Finalmente los ritos penetraron el ruido ensordecedor y Tyrone hizo girar a su caballo para ver quién se le acercaba. Al reconocer al comandante, hizo un gesto con la cabeza al capitán Tverskoi, dejándolo por un momento al mando de los ejercicios de la unidad de caballería. Se quitó el casco de cuero y se secó el sudor de la frente con la mano mientras esperaba al oficial que avanzaba con paso rápido.
—¡Coronel Rycroft! —gritó de nuevo Nikolái, excitado, mientras se detenía al lado del inglés—. ¡Su Majestad el zar quiere verlo! —Levantó su brazo y girándolo un poco, señaló la alta pared del Kremlin para que el coronel dirigiera la vista hacia los hombres que estaban allí observando.— ¡Lo ha estado mirando un buen rato!
Tyrone levantó una mano para que le sirviera de pantalla contra el sol y entrecerró los ojos para ver el pequeño grupo de oficiales de alto rango que se reunía allí.
—¿Qué se supone que quiere de mi?
—¡Usted lo ha impresionado! —respondió Nikolái asombrado, casi incrédulo de que alguien pudiera alcanzar semejante hazaña—. Tiene que arreglar una audiencia con él en los próximos días.

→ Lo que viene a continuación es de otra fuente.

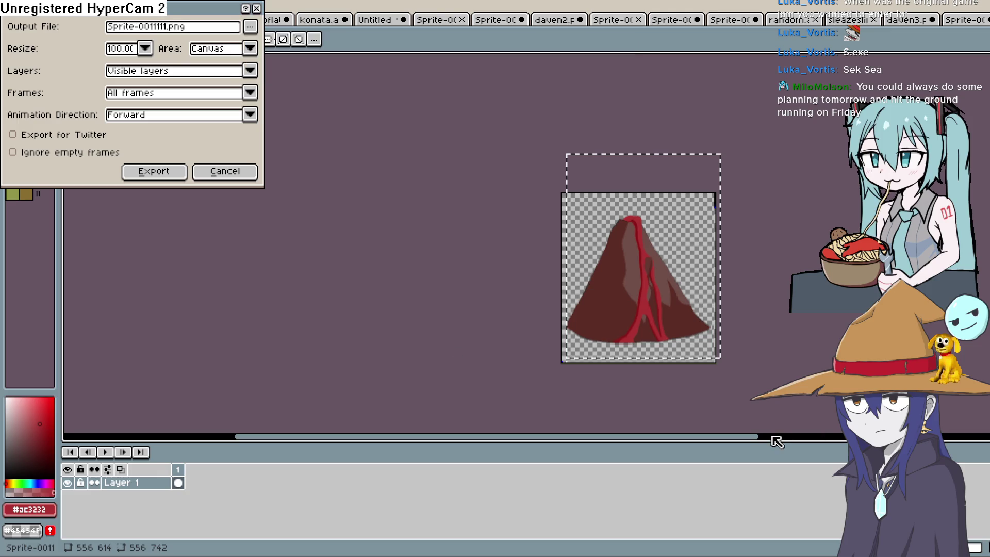
click(153, 171)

Tyrone aflojó las riendas en sus dedos y, juntándolas, colocó su mano sobre la silla mientras levantaba una ceja al comandante. El reconocimiento del zar era lo que había estado tratando de lograr, pero estaba sorprendido al haberlo conseguido tan rápido.
—¿Y qué tengo que hacer para llegar a eso?
—Yo personalmente voy a darle las instrucciones de qué es lo que se espera de usted, coronel. Si está libre esta noche podemos encontrarnos en mi casa. Cuanto antes responda, mejor demostrará el respeto que siente por Su Majestad.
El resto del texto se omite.